Blackout Blowback
Following the August 2003 blackout, which left 50 million people from the Midwest to the East Coast in the dark, multiple Congressional hearings and a Federal investigation were conducted to examine the problem and propose solutions. The Department of Energy was tasked with identifying the cause. Its final report blamed everything possible—including operators and fallen trees—except deregulation.
But the Congress mandated that the Department produce a report, the National Electric Transmission Congestion Study, which it released in August 2006. The report duly noted what everyone already knew—that areas of Critical Congestion included the New York City and Connecticut service areas, with Congestion Areas of Concern all the way from New York through Northern Virginia. The Los Angeles area was noted as a Critical Congestion area, with parts of the West Coast, from Seattle to San Diego, in the Areas of Concern category. But it is not in these regions that profit-conscious, and even foreign-owned companies, are proposing to build new power lines, or the new local generating plants that would obviate the need for long-distance transmission lines. Why?
Thanks to 30 years of irrational "environmentalist" brainwashing of sections of the U.S. population, particularly in "liberal" large urban regions such as New York and California, it is almost impossible to build new generating capacity—much less nuclear power plants—where the greatest needs are. Therefore, these regions, which do not generate enough power locally, are forced to import power from other utilities. Thanks to the efforts of the same so-called environmentalists, these cities have not even been able to build enough power lines to bring in the electricity from elsewhere.
Under the no-holds-barred market of deregulation, this "elsewhere" has moved further and further away from the large cities, with their large power requirements, to areas of the country where power can be produced more cheaply, and new plants can be built with the minimum amount of local political opposition and legal interference.
For example, PJM is a regional transmission interconnection, which coordinates the operation of the transmission grid that now includes Delaware, Indiana, Illinois, Kentucky, Maryland, Michigan, New Jersey, North Carolina, Ohio, Pennsylvania, Tennessee, Virginia, West Virginia, and the District of Columbia. It oversees 56,070 miles of transmission lines, and plans regional transmission expansion to maintain grid reliability and relieve congestion.
In March, PJM identified transmission constraints in its region, which were standing in the way of "bringing resources to a broader market." PJM identified two transmission paths requiring significant investment: a high-voltage line from the coal fields of West Virginia to Baltimore and Washington, D.C. and another, extending from West Virginia to Philadelphia, New Jersey, and Delaware. However, these lines, hundreds of miles long, would not be necessary, if the mandate existed to build new nuclear plants where the capacity would be near the load centers.
While Virginia and Maryland utilities are considering such new builds, most of the nuclear power plants that are under consideration by utilities are in the semi-rural Southeast, where there is political support for new plants, and building more high-voltage transmission lines to carry the power is unlikely to be held up for 15 years by "environmental" court challenges.
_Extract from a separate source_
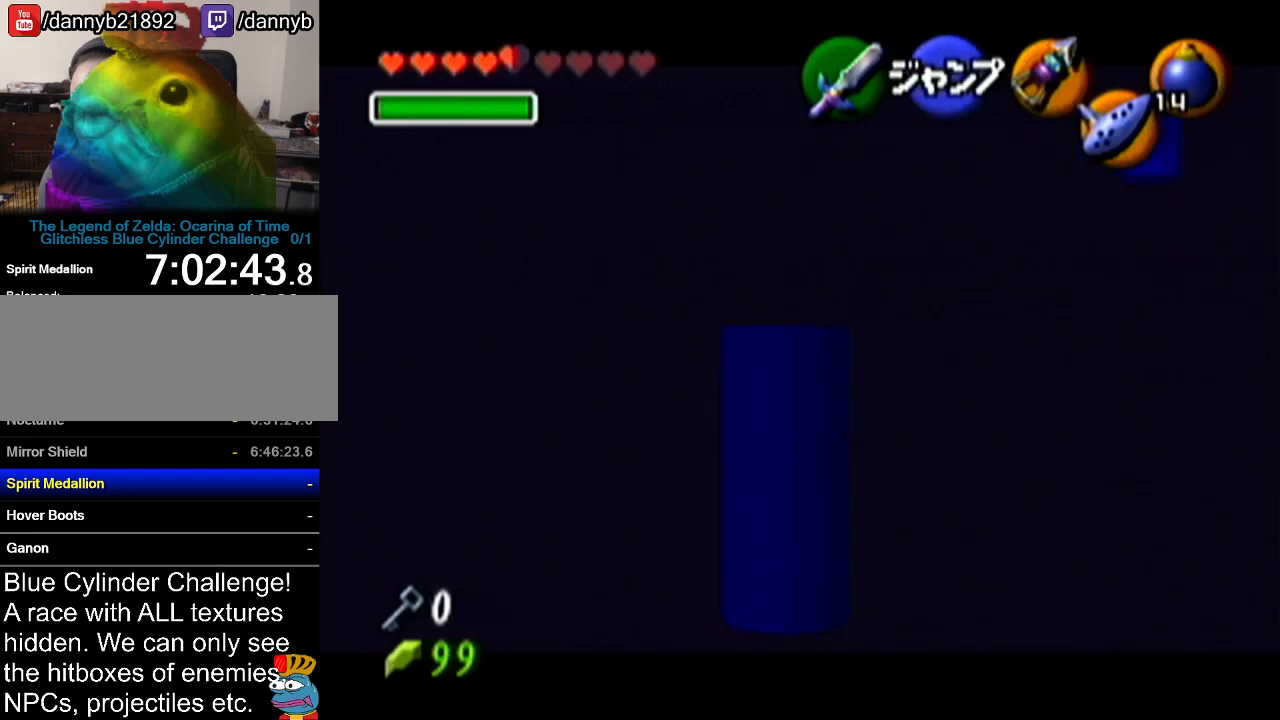
{"buttons": ["Z"], "left_stick": "left", "events": []}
Some of that new nuclear-generated power from the Southeast will be used locally, for growing demand, and some will be wheeled to the energy-short regions of the mid-Atlantic and Northeast, which refuse to build their own capacity. Companies that have been buying up transmission capacity will make a bundle, in the process.
Investment in new transmission capacity overall has left the grid system vulnerable to even small instabilities. The industry estimates that $100 billion is needed in new transmission capacity and upgrades, as quickly as possible. The 2003 blackout did spur some increase in investment industry-wide, from $3.5 billion per year to $6 billion in 2006. But profit-minded companies are only willing to invest funds where there is a profit to be made, namely to carry their "economy transfers," regardless of how that destabilizes the grid system overall.
In a July 2006 article, three former electric utility executives, who formed the organization, Power Engineers Supporting Truth (PEST), out of disgust with the refusal of the government to pinpoint deregulation as the cause of the massive grid failure, after the 2003 New York blackout, stated that the "core issue is an almost fundamentalist reliance on markets to solve even the most scientifically complex problems... [P]olicy makers continue to act as if some adjustment in market protocols is all that is required, and steadfastly refuse to acknowledge the accumulating mass of evidence that deregulation ... is itself the problem. Social scientists call this kind of denial, cognitive dissonance."
The engineers, who have among them, more than five decades of experience in the electrical utility industry, insist that "new transmission lines will not by themselves improve reliability. They may increase transfer capacities, and hence improve commercial use of the grid," but will not necessarily improve performance of the system. "Reliability standards have already been reduced to accomodate greater use of the grid for commercial transactions," they warned (Table II).
There has been a huge penalty for this disruption of the functioning of the electric grid. PEST estimates that the 2003 blackout incurred economic losses in excess of $5 billion. The California blackouts cost in excess of $1 billion each. The national impact of declining reliability and quality, they estimate, is in excess of $50 billion.